We can get stressed and frustrated when practicing dentistry and its partly to do with the demands of the job, partly to do with our inabilities and partly to do with the fact that no one teaches us how to respond when certain situations arise.

Its in those moments when the intensity of the problem is the greatest and the time horizons are small that we can’t see the solution, and we can’t open our hearts and minds to the lesson from the experience.

If you are going through problems at your practice and don’t know what to do, here are some tips.

1Stop and define exactly what it is that is causing you to be this way.  Sometimes we exaggerate the problem and add into the mix other things which can go wrong.

2Be grateful for the opportunity to grow and the lesson you are about to get.

3If appropriate, seek professional or personal help from people who understand what you may be going through.

4Work out possible solutions that are fair, legal and reasonable to all parties concerned.  Remember that life has a tendency to work in far exchange so don’t try and get something for nothing or give something for nothing.

5Do the pros and cons of each solution, the benefits and drawbacks of this solution happening or not happening so that it is clear in your mind and your not emotionally charged over it,

6Broaden your time horizons.  Will this matter to you in 5, 10, 20, or 50 years time from now, or would you have forgotten the problem like you did the last one?

7Remember that this can be the last 24 hours you have, so check in with yourself.  Is this the way you would like to live in the present moment? Relax and put things into perspective whilst remaining responsible. Breath!

8Chunk down the solution into small action steps you can do over a period of time.

9Focus on implementing the solutions rather than the problem and always have contingencies to fall back on.

10Learn from the experience and see how it served you in your own purpose in life.  Has it made you more wiser in the areas of finance, practice management, staff or patient care?

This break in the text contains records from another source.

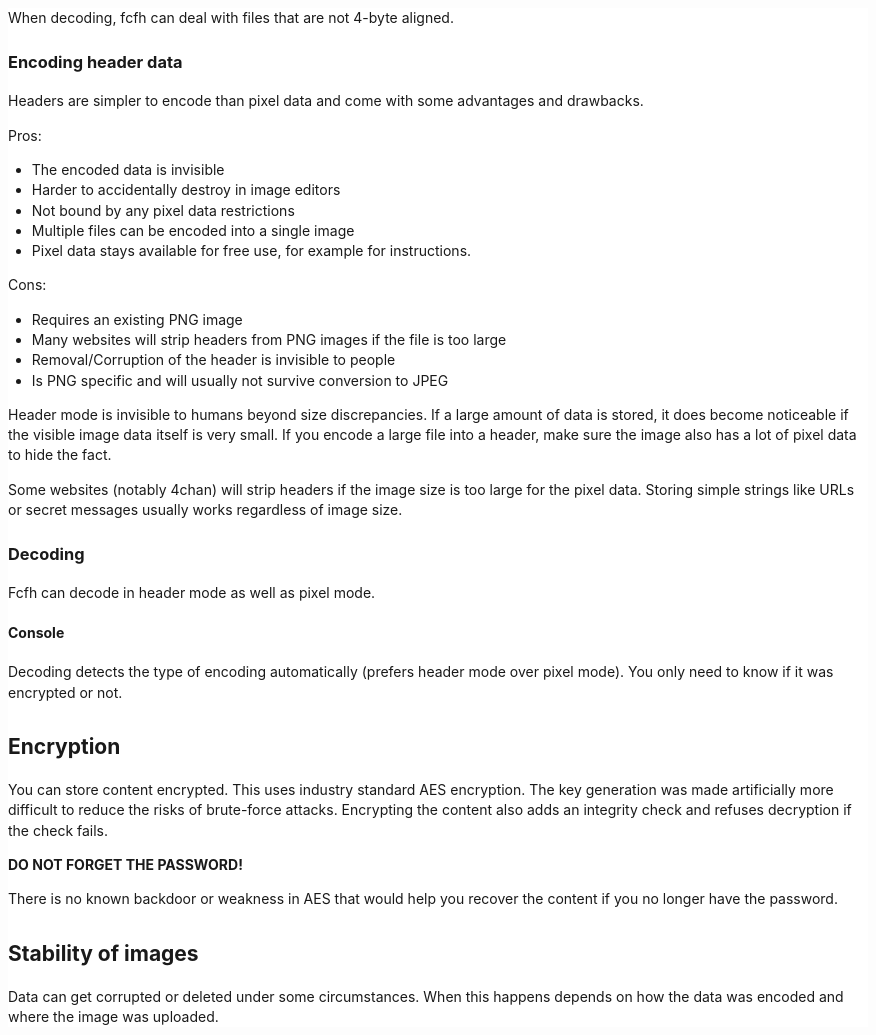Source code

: When decoding, fcfh can deal with files that are not 4-byte aligned.

### Encoding header data

Headers are simpler to encode than pixel data and come with some advantages and drawbacks.

Pros:

- The encoded data is invisible
- Harder to accidentally destroy in image editors
- Not bound by any pixel data restrictions
- Multiple files can be encoded into a single image
- Pixel data stays available for free use, for example for instructions.

Cons:

- Requires an existing PNG image
- Many websites will strip headers from PNG images if the file is too large
- Removal/Corruption of the header is invisible to people
- Is PNG specific and will usually not survive conversion to JPEG

Header mode is invisible to humans beyond size discrepancies.
If a large amount of data is stored,
it does become noticeable if the visible image data itself is very small.
If you encode a large file into a header,
make sure the image also has a lot of pixel data to hide the fact.

Some websites (notably 4chan) will strip headers if the image size is too large for the pixel data.
Storing simple strings like URLs or secret messages usually works regardless of image size.

### Decoding

Fcfh can decode in header mode as well as pixel mode.

#### Console

Decoding detects the type of encoding automatically (prefers header mode over pixel mode).
You only need to know if it was encrypted or not.

## Encryption

You can store content encrypted.
This uses industry standard AES encryption.
The key generation was made artificially more difficult to reduce the risks of brute-force attacks.
Encrypting the content also adds an integrity check and refuses decryption if the check fails.

**DO NOT FORGET THE PASSWORD!**

There is no known backdoor or weakness in AES that would help you recover the content if you no longer have the password.

## Stability of images

Data can get corrupted or deleted under some circumstances.
When this happens depends on how the data was encoded and where the image was uploaded.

11Be thankful for the lesson you learnt so that you don’t carry emotional baggage.

12Continue to focus on your purpose in life and service.

Life will not give you a situation that you cannot handle.  As Albert Einstein once said

‘We cannot solve our problems with the same thinking we used when we created them.’

Rise above the level of the paradox to the level of the metadox.  Its only then you will be able to see things more clearly, and only then will you start to come alive.